#### Records to use ####

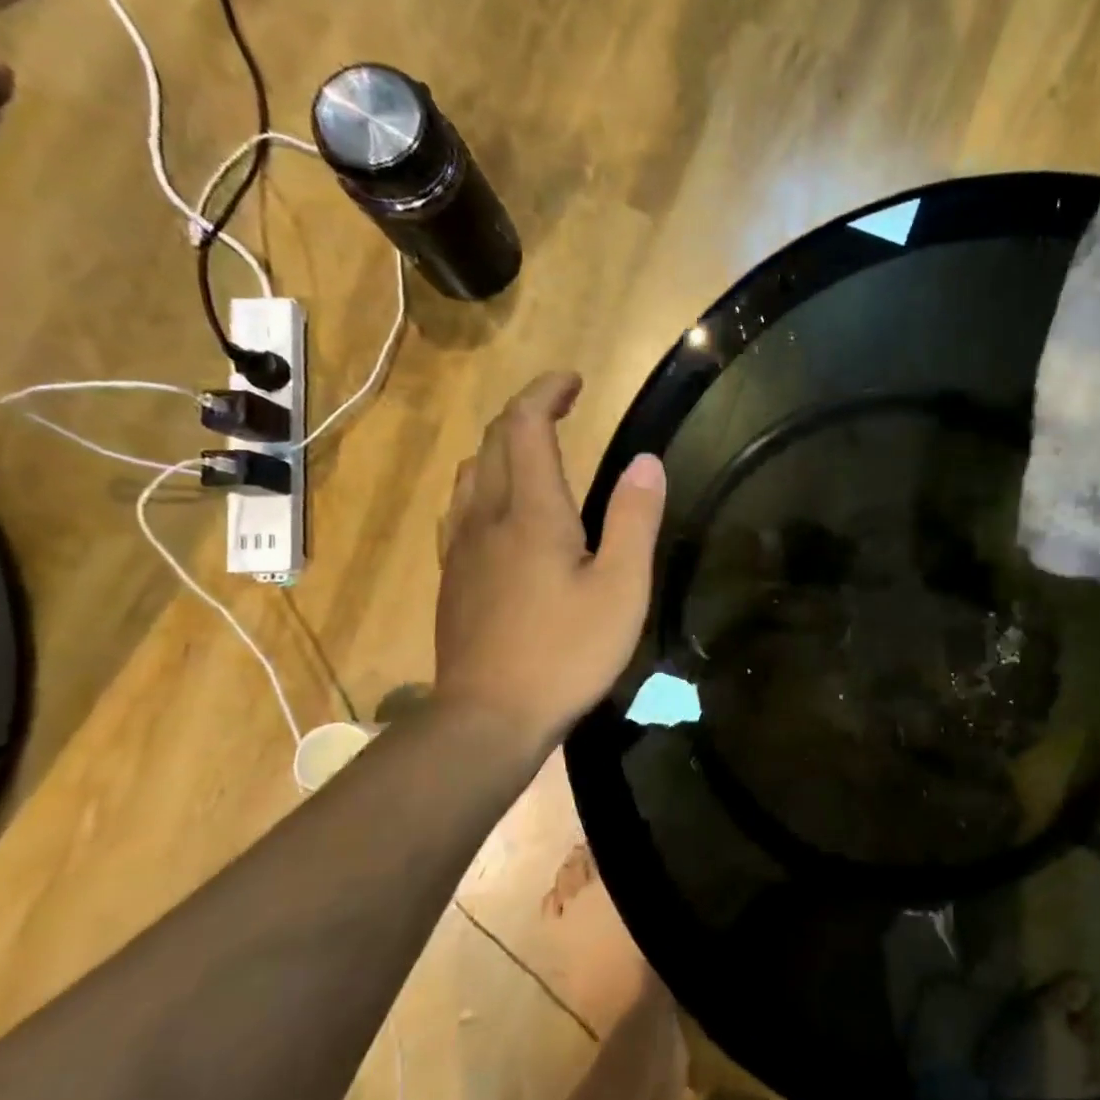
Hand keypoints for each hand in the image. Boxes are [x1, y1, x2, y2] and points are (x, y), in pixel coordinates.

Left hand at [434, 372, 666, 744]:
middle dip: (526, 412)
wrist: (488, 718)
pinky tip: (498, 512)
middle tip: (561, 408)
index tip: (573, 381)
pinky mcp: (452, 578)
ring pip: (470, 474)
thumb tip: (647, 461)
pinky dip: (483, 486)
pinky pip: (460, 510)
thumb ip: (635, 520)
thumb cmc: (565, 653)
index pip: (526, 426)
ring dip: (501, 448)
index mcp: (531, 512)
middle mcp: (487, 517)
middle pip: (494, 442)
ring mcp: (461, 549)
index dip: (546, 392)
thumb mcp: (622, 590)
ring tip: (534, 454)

####
#### Records to use ####

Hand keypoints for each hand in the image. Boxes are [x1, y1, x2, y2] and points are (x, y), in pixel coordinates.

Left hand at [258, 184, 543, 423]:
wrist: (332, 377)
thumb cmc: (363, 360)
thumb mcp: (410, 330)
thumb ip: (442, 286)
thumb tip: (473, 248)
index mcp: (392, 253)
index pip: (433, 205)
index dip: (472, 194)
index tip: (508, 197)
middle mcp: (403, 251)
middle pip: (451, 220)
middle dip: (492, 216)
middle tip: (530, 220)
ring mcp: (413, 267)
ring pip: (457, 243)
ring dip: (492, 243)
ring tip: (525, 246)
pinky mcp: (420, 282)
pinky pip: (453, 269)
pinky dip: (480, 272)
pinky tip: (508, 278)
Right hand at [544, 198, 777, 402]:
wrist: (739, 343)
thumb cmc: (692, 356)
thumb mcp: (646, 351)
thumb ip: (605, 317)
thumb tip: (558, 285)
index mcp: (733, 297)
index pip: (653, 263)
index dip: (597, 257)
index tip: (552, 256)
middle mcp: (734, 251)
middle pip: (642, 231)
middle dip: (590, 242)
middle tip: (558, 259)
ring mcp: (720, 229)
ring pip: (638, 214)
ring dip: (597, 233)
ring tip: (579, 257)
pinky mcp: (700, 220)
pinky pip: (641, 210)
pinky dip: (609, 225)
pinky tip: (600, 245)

####

— Action item —
From the data above, output only the lines between the line containing "index tip: (573, 381)" and the line containing "ring tip: (534, 454)", inclusive, exactly as written.

— Expected answer —
index tip: (573, 381)
pinky mcp: (452, 578)
ring pip: (470, 474)
thumb tip: (647, 461)
pinky dip: (483, 486)
pinky pip: (460, 510)
thumb ip: (635, 520)
thumb cmc: (565, 653)
index pip: (526, 426)
ring dip: (501, 448)
index mcp: (531, 512)
middle mcp: (487, 517)
middle pip: (494, 442)
ring mcp: (461, 549)
index dip: (546, 392)
thumb mcp: (622, 590)
ring tip: (534, 454)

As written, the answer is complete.